Texas universities broadening bandwidth up to tenfold for students, researchers thanks to innovative network

texas-bandwidth-networkAt a recent town hall meeting, University of Houston students spoke out about their needs on the increasingly residential campus.

“They said, ‘We don’t care if our rooms are painted, just make sure our internet is set up,'” said Dennis Fouty, associate vice chancellor for information technology. “Students on campus today have never known a world without the internet.”

While most U.S. schools are working to expand their web-based course offerings through MOOCs and other programs, Texas universities are widening bandwidth on campus for students and faculty, who increasingly use the internet for just about everything – from doing research and homework, to streaming movies and socializing.
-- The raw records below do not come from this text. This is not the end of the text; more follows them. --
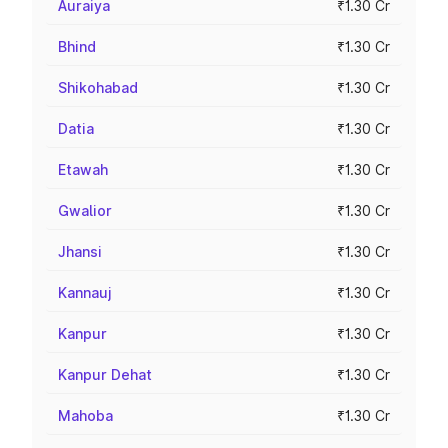
Auraiya
₹1.30 Cr
Bhind
₹1.30 Cr
Shikohabad
₹1.30 Cr
Datia
₹1.30 Cr
Etawah
₹1.30 Cr
Gwalior
₹1.30 Cr
Jhansi
₹1.30 Cr
Kannauj
₹1.30 Cr
Kanpur
₹1.30 Cr
Kanpur Dehat
₹1.30 Cr
Mahoba
₹1.30 Cr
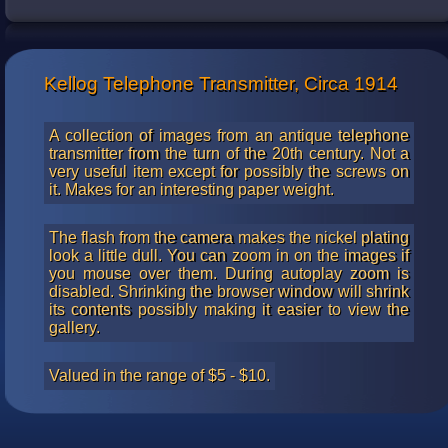
telephones and parts. For about $400 you can own a
restored version of one.
Kellog Telephone Transmitter, Circa 1914
A collection of images from an antique telephone
transmitter from the turn of the 20th century. Not a
very useful item except for possibly the screws on
it. Makes for an interesting paper weight.
The flash from the camera makes the nickel plating
look a little dull. You can zoom in on the images if
you mouse over them. During autoplay zoom is
disabled. Shrinking the browser window will shrink
its contents possibly making it easier to view the
gallery.
Valued in the range of $5 - $10.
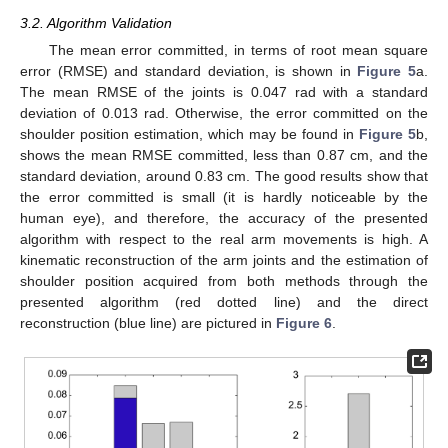
3.2. Algorithm Validation
The mean error committed, in terms of root mean square
error (RMSE) and standard deviation, is shown in
Figure 5
a.
The mean RMSE of the joints is 0.047 rad with a standard
deviation of 0.013 rad. Otherwise, the error committed on the
shoulder position estimation, which may be found in
Figure 5
b,
shows the mean RMSE committed, less than 0.87 cm, and the
standard deviation, around 0.83 cm. The good results show that
the error committed is small (it is hardly noticeable by the
human eye), and therefore, the accuracy of the presented
algorithm with respect to the real arm movements is high. A
kinematic reconstruction of the arm joints and the estimation of
shoulder position acquired from both methods through the
presented algorithm (red dotted line) and the direct
reconstruction (blue line) are pictured in
Figure 6
.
Many have joined together to build thousands of miles of fiber optic cable across the state. In Houston, a group of schools that includes UH and Rice is expanding its shared bandwidth – mostly used for research – tenfold.
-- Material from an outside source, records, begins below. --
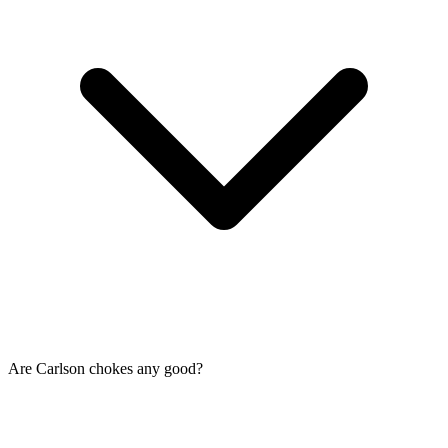
Are Carlson chokes any good?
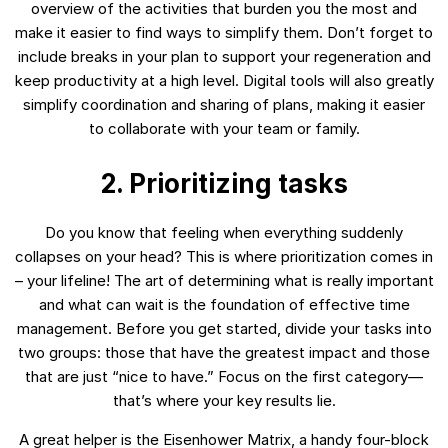
overview of the activities that burden you the most and
make it easier to find ways to simplify them. Don’t forget to
include breaks in your plan to support your regeneration and
keep productivity at a high level. Digital tools will also greatly
simplify coordination and sharing of plans, making it easier
to collaborate with your team or family.
2. Prioritizing tasks
Do you know that feeling when everything suddenly
collapses on your head? This is where prioritization comes in
– your lifeline! The art of determining what is really important
and what can wait is the foundation of effective time
management. Before you get started, divide your tasks into
two groups: those that have the greatest impact and those
that are just “nice to have.” Focus on the first category—
that’s where your key results lie.
A great helper is the Eisenhower Matrix, a handy four-block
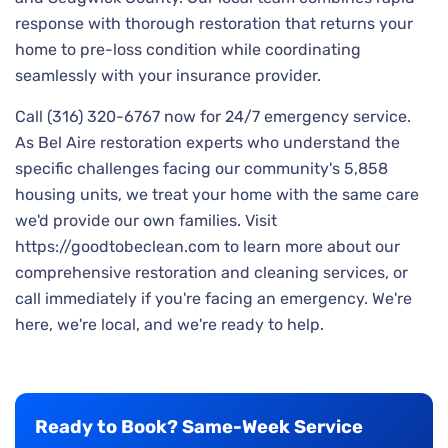
response with thorough restoration that returns your
home to pre-loss condition while coordinating
seamlessly with your insurance provider.
Call (316) 320-6767 now for 24/7 emergency service.
As Bel Aire restoration experts who understand the
specific challenges facing our community's 5,858
housing units, we treat your home with the same care
we'd provide our own families. Visit
https://goodtobeclean.com to learn more about our
comprehensive restoration and cleaning services, or
call immediately if you're facing an emergency. We're
here, we're local, and we're ready to help.
Ready to Book? Same-Week Service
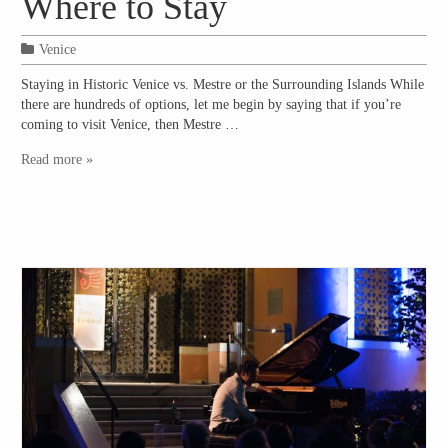
Where to Stay
Venice
Staying in Historic Venice vs. Mestre or the Surrounding Islands While
there are hundreds of options, let me begin by saying that if you’re
coming to visit Venice, then Mestre …
Read more »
“Everybody’s tapping the heck out of their smart phones these days and the amount of traffic in and out of Texas is frankly astronomical,” said Mike Phillips, director of a consortium of Texas colleges and other public organizations known as the Lone­star Education and Research Network that built the state’s fiber optic superhighway. “The demand for bandwidth is like water hitting the desert – you can’t quench the thirst.”
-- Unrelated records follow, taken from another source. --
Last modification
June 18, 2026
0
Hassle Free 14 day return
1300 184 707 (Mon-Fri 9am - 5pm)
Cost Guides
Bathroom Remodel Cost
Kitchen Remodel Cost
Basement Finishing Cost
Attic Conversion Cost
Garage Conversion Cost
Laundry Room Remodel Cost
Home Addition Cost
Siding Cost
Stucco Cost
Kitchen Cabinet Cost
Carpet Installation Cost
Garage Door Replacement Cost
Most universities connect to two types of internet service: There’s the commodity internet – what most people use to access social media, send emails, shop, stream videos and more; then there’s a separate, much faster research-focused network.

Research gets its own stream because massive data sets, many shared among other universities, consume massive amounts of bandwidth. Some research projects communicate at the terabyte level. By comparison, the average email is less than a megabyte – one millionth the size of a terabyte – and high-definition video on Netflix streams at about five megabytes a second.

Providing internet access for thousands of students and faculty can be costly. UH, for instance, pays $250,000 a year for traffic on its commodity stream.